China soft power and cultural diplomacy. The educational engagement in Africa
- soft power,
- cultural diplomacy,
- human resources
How to Cite
The concept of soft power has recently become more integrated in China’s diplomatic strategy and foreign policy: this work discusses the “Soft Power with Chinese characteristics” and is polarized on the application in African countries. The realm of higher education represents the focus of China’s most systematically planned soft power policy and cultural diplomacy; it is most evident in Africa where Beijing has committed to contributing to the development of human resources. The paper aims to examine the China’s use of the soft power and cultural diplomacy and, specifically, the investment in education and human resource development in Africa.

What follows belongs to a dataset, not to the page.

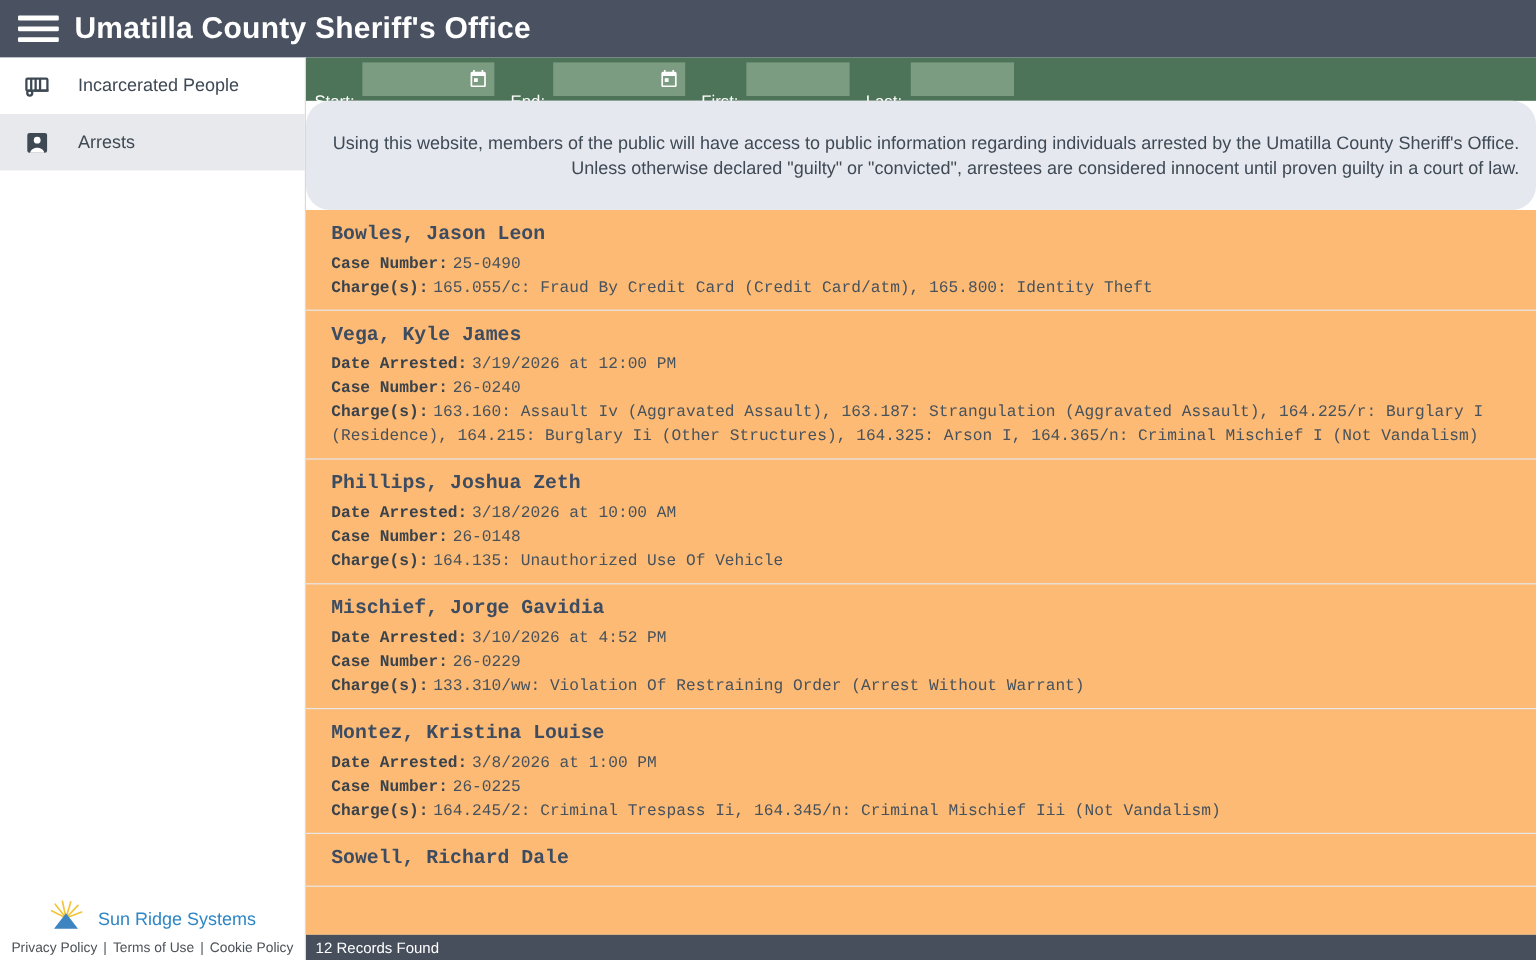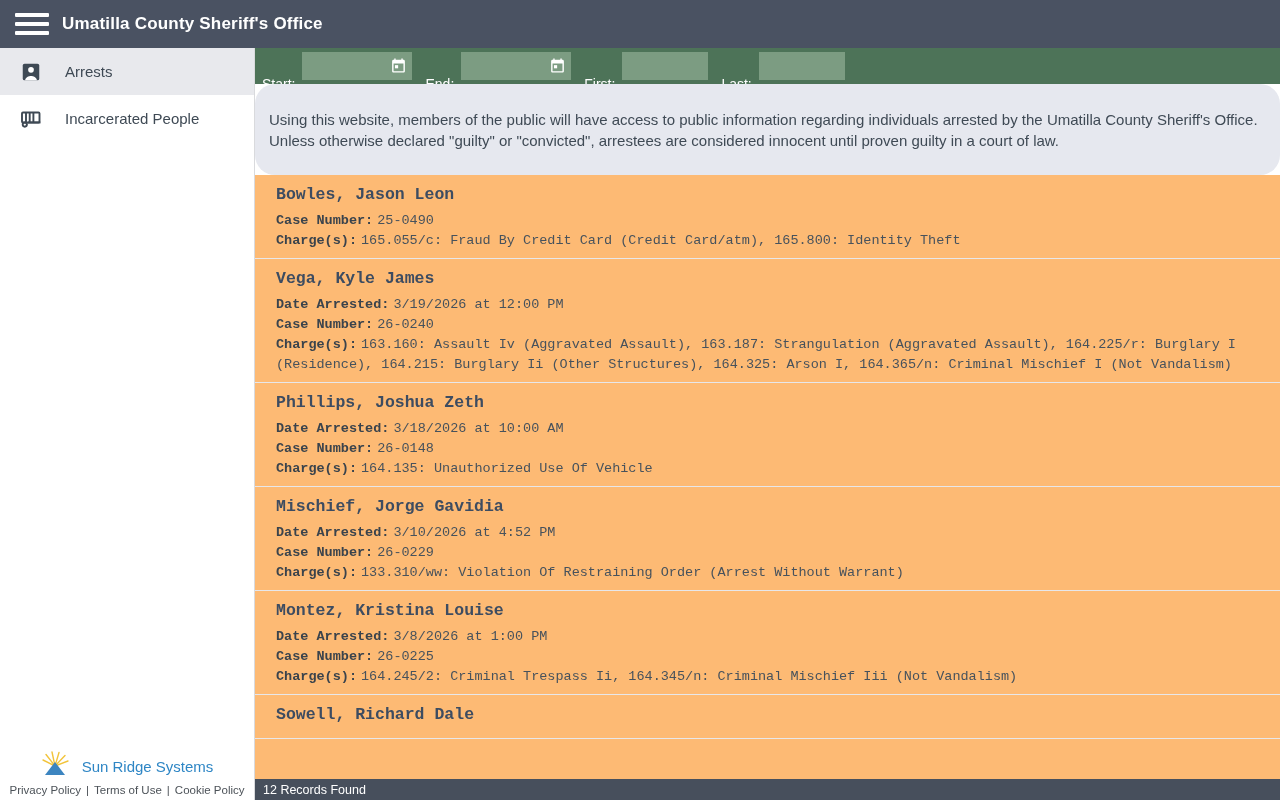"Umatilla County Sheriff's Office" .title { font-size: 17px -> 25px }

It discusses the main aspects of China’s education aid ranging from: (1) Confucius Institutes (C.I.), which are providing language and culture-related training in host countries; (2) longer term scholarships and short-term training (3) school construction and stand-alone education projects and, more in general, the development of capacity building for the structural transformation C.I. appears similar to other cultural institutes then, in order to better understand the importance of this soft power instrument, the inter-related dimensions of a network communication approach have been examined. China claims partnership is at the heart of its higher education cooperation with Africa and, if this seems most obvious in the Confucius Institute, several of other modalities rely upon a Chinese partner to deliver staffing, local or overseas training, and/or administration. From this point of view, based on bilateral consultations and dialogs on equal footing, the China-Africa educational exchange and cooperation seems to satisfy the demands of Africa in educational development.